Quoted passage |

Brooklyn’s Office Boom Isn’t Drawing Big Manhattan Tenants

BROOKLYN (Bloomberg) —
A New York Police boat patrols near the Brooklyn Navy Yard, in the Brooklyn borough of New York. (AP Photo/Julio Cortez)

Brooklyn’s image as New York’s hub of hipness attracts residents from artists to bankers. Yet in at least one respect, the city’s most populous borough is struggling to live up to its hype.

A push to attract big-name companies for large offices in Brooklyn has so far come up short. Not one non-government employer has signed a lease for more than 100,000 square feet, a typical minimum size for a building’s anchor tenant, since mid-2015. Last year, the only deal that large was a renewal by the New York City Fire Department.

With about 7 million square feet of offices planned — more than twice the space at the Empire State Building — luring major tenants is critical to developers who see the borough as the next frontier for companies seeking state-of-the-art spaces and a more affordable alternative to Manhattan. Projects in the works include a waterfront complex at the Brooklyn Navy Yard and a conversion of former church buildings that were purchased last year by a group including a company led by Jared Kushner, President Donald Trump’s son-in-law and now senior adviser.

Exercises to complete |
1: In the Brooklyn office article, rewrite the stretch from "Brooklyn’s Office Boom" through "to its hype.", changing "residents" to "newcomers".
2: According to the Brooklyn office article, what was the only Brooklyn office deal of more than 100,000 square feet last year?
The tasks can be done without the items.

Source records:
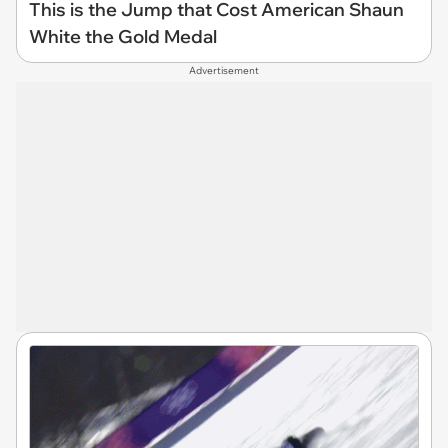
This is the Jump that Cost American Shaun
White the Gold Medal
Advertisement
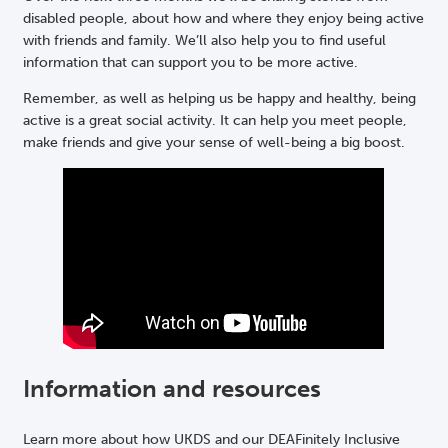
disabled people, about how and where they enjoy being active
with friends and family. We’ll also help you to find useful
information that can support you to be more active.
Remember, as well as helping us be happy and healthy, being
active is a great social activity. It can help you meet people,
make friends and give your sense of well-being a big boost.
Information and resources
Learn more about how UKDS and our DEAFinitely Inclusive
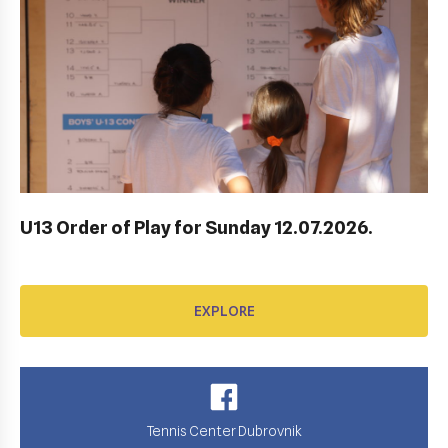
AWARD FUND: YONEX CONTRACT
EXPLORE
U13 Order of Play for Sunday 12.07.2026.
EXPLORE
Tennis Center Dubrovnik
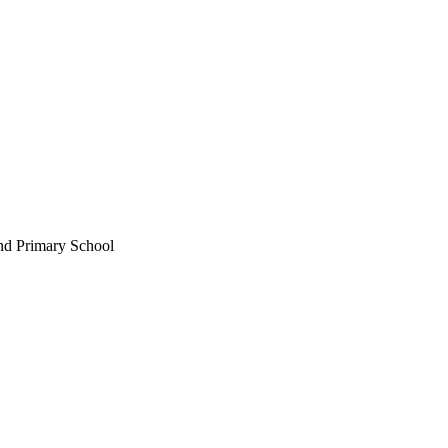
nd Primary School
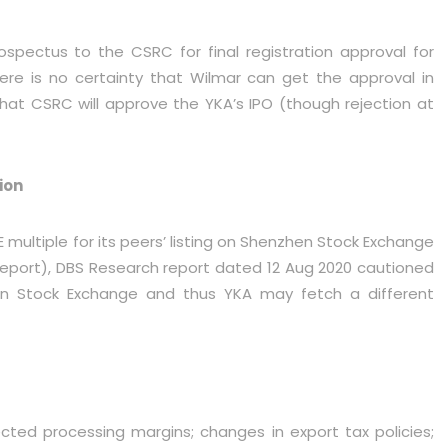
pectus to the CSRC for final registration approval for
here is no certainty that Wilmar can get the approval in
that CSRC will approve the YKA’s IPO (though rejection at
ion
ultiple for its peers’ listing on Shenzhen Stock Exchange
report), DBS Research report dated 12 Aug 2020 cautioned
n Stock Exchange and thus YKA may fetch a different
cted processing margins; changes in export tax policies;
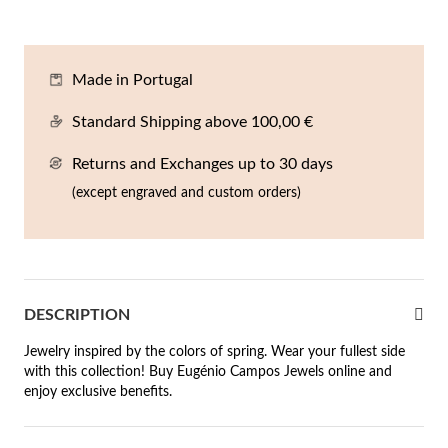
En
An
Mi
Br
Me
tches for Him
cklaces
Sc
Am
Pa
Me
Made in Portugal
agrances
acelets
Standard Shipping above 100,00 €
 Value
Returns and Exchanges up to 30 days
ngs
 to €50
(except engraved and custom orders)
rrings
 to €100
 to €200
n's Jewelry
DESCRIPTION
New In
 to €300
Jewelry inspired by the colors of spring. Wear your fullest side
€300
with this collection! Buy Eugénio Campos Jewels online and
enjoy exclusive benefits.
casions
r your Wedding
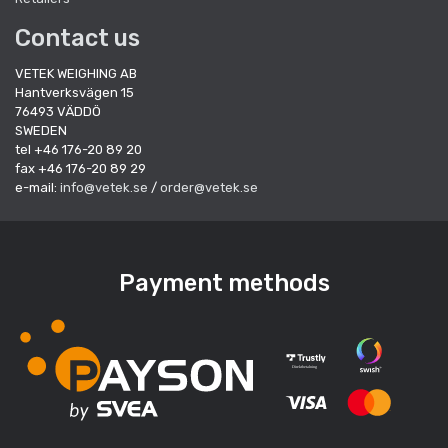
Contact us
VETEK WEIGHING AB
Hantverksvägen 15
76493 VÄDDÖ
SWEDEN
tel +46 176-20 89 20
fax +46 176-20 89 29
e-mail:
info@vetek.se
/
order@vetek.se
Payment methods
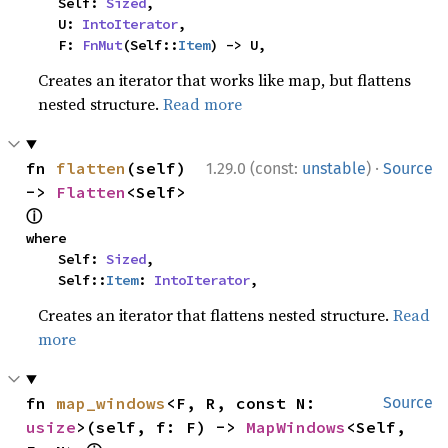
    Self: 
Sized
,

    U: 
IntoIterator
,

    F: 
FnMut
(Self::
Item
) -> U,
Creates an iterator that works like map, but flattens
nested structure.
Read more
·
fn 
flatten
(self) 
1.29.0 (const:
unstable
)
Source
-> 
Flatten
<Self> 
ⓘ
where

    Self: 
Sized
,

    Self::
Item
: 
IntoIterator
,
Creates an iterator that flattens nested structure.
Read
more
fn 
map_windows
<F, R, const N: 
Source
usize
>(self, f: F) -> 
MapWindows
<Self, 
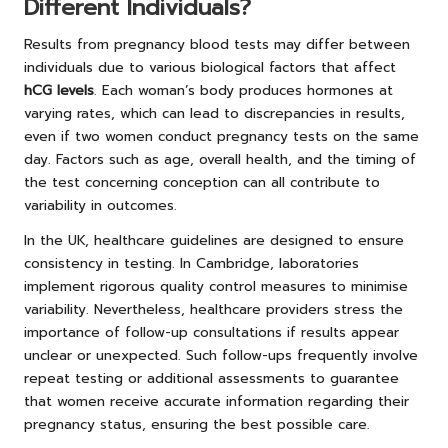
Different Individuals?
Results from pregnancy blood tests may differ between
individuals due to various biological factors that affect
hCG levels
. Each woman’s body produces hormones at
varying rates, which can lead to discrepancies in results,
even if two women conduct pregnancy tests on the same
day. Factors such as age, overall health, and the timing of
the test concerning conception can all contribute to
variability in outcomes.
In the UK, healthcare guidelines are designed to ensure
consistency in testing. In Cambridge, laboratories
implement rigorous quality control measures to minimise
variability. Nevertheless, healthcare providers stress the
importance of follow-up consultations if results appear
unclear or unexpected. Such follow-ups frequently involve
repeat testing or additional assessments to guarantee
that women receive accurate information regarding their
pregnancy status, ensuring the best possible care.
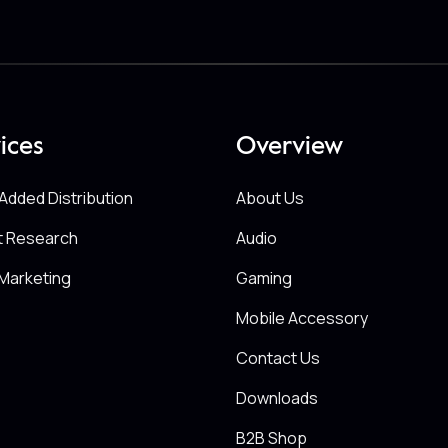
ices
Overview
Added Distribution
About Us
t Research
Audio
Marketing
Gaming
Mobile Accessory
Contact Us
Downloads
B2B Shop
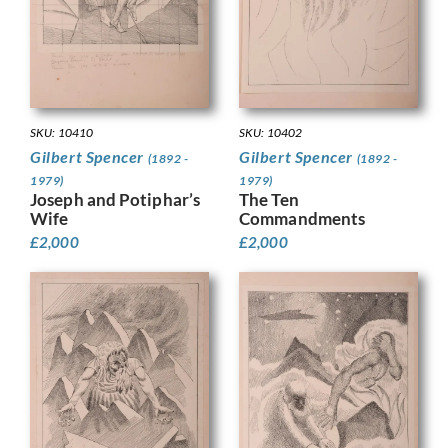
SKU: 10410
SKU: 10402
Gilbert Spencer
Gilbert Spencer
(1892 -
(1892 -
1979)
1979)
Joseph and Potiphar’s
The Ten
Wife
Commandments
£
2,000
£
2,000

Answers for this exercise |
1:
Brooklyn’s Office Boom Isn’t Drawing Big Manhattan Tenants

BROOKLYN (Bloomberg) —
A New York Police boat patrols near the Brooklyn Navy Yard, in the Brooklyn borough of New York. (AP Photo/Julio Cortez)

Brooklyn’s image as New York’s hub of hipness attracts newcomers from artists to bankers. Yet in at least one respect, the city’s most populous borough is struggling to live up to its hype.

2: A lease renewal by the New York City Fire Department.